* **Work required**
Starting at the line "class: Insecta" and ending at the end of the records, write the lines out again, substituting "vernacular name" for "common name" and leaving all else unchanged. Leave the pictures out of your answer.

* **Records taken from a collection**
------------------------------------

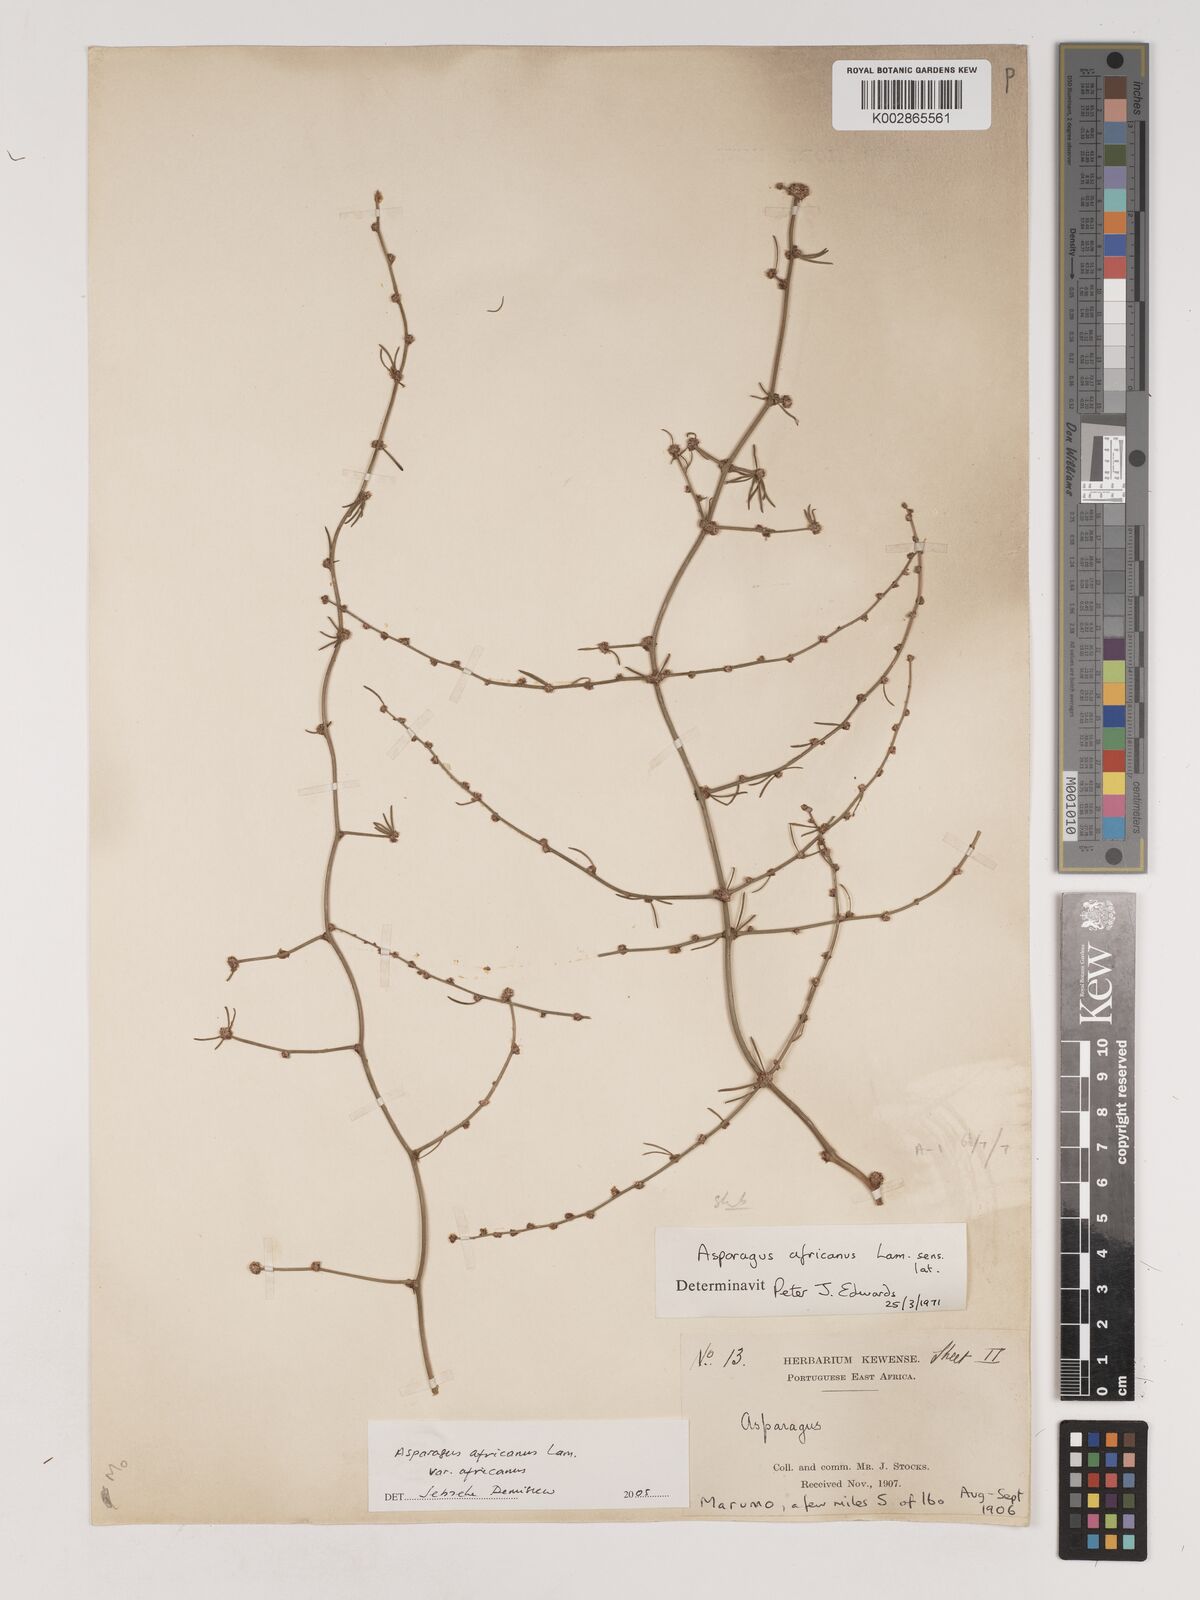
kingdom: Plantae
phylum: Tracheophyta
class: Liliopsida
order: Asparagales
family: Asparagaceae
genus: Asparagus
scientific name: Asparagus africanus
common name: Asparagus-fern
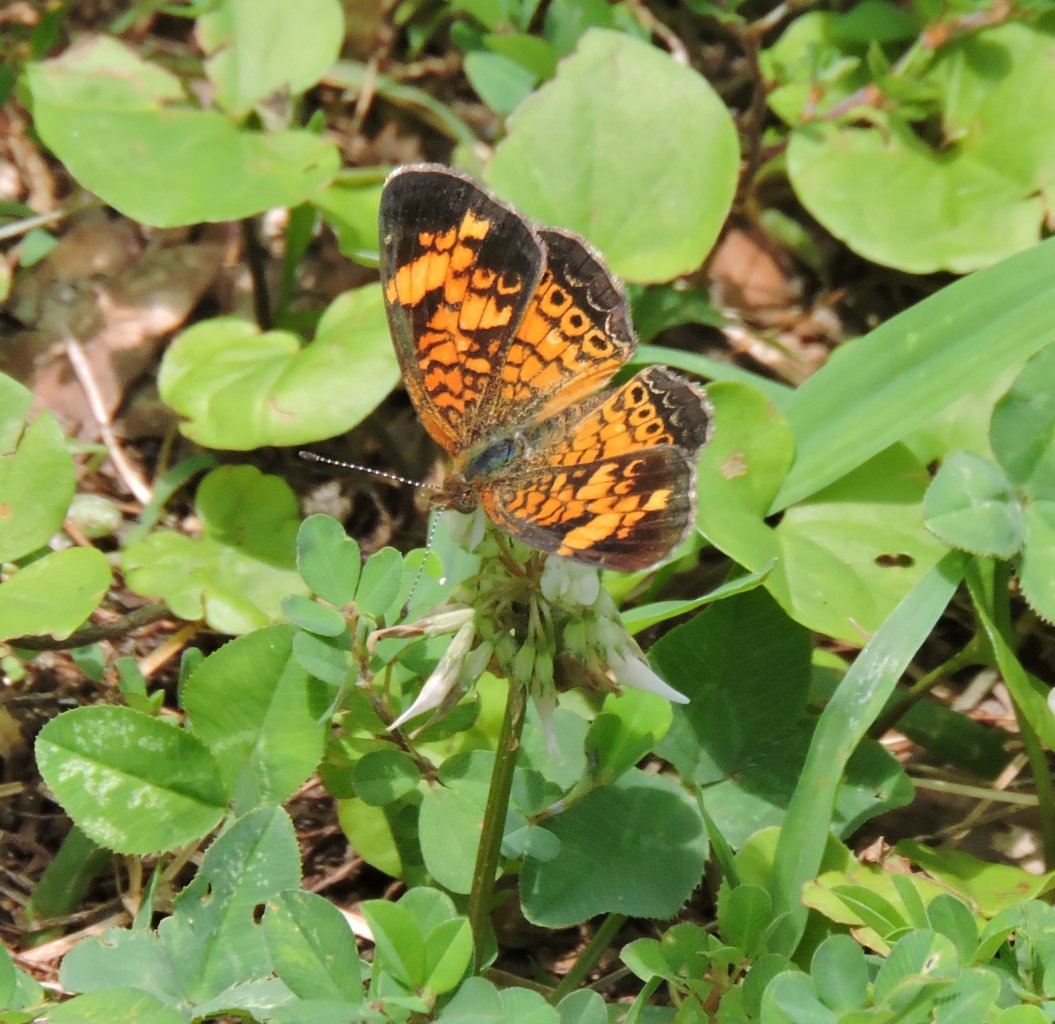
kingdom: Animalia
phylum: Arthropoda
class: Insecta
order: Lepidoptera
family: Nymphalidae
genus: Phyciodes
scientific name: Phyciodes tharos
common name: Pearl Crescent
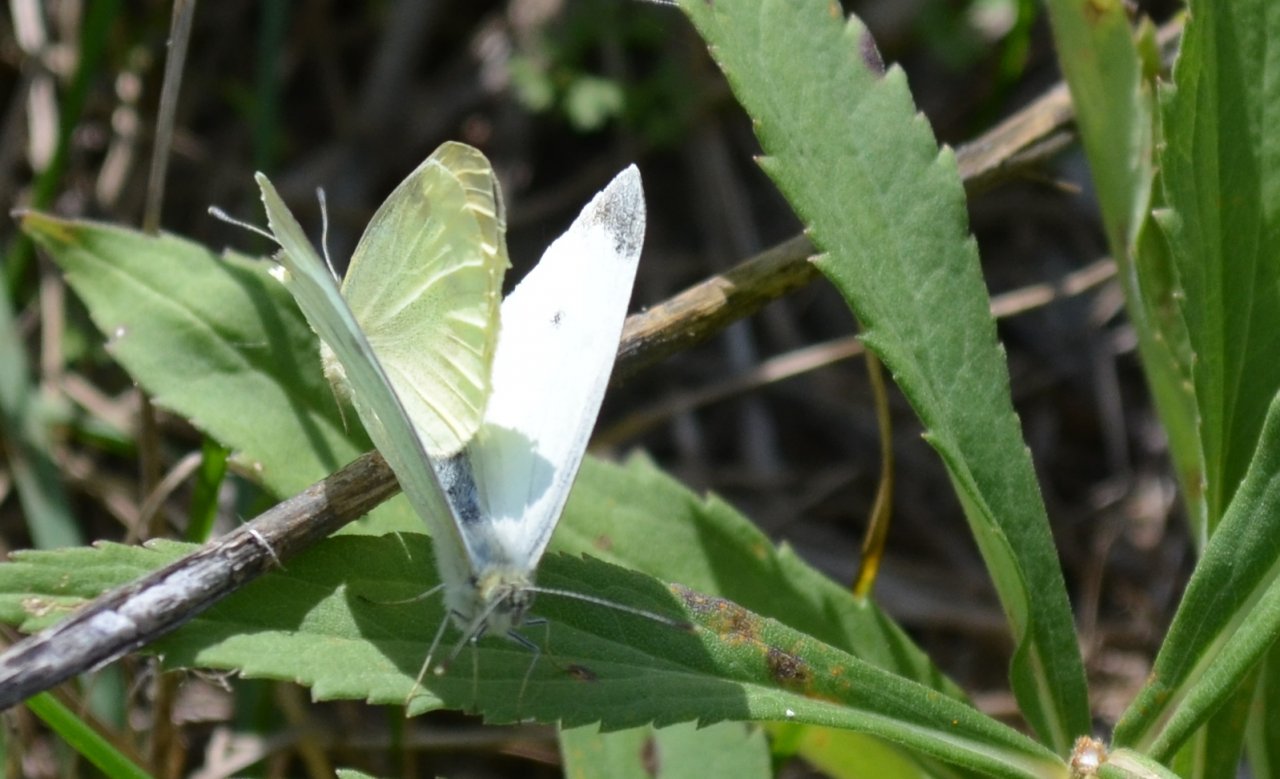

------------------------------------

* **Result of the exercise**
class: Insecta
order: Lepidoptera
family: Nymphalidae
genus: Phyciodes
scientific name: Phyciodes tharos
vernacular name: Pearl Crescent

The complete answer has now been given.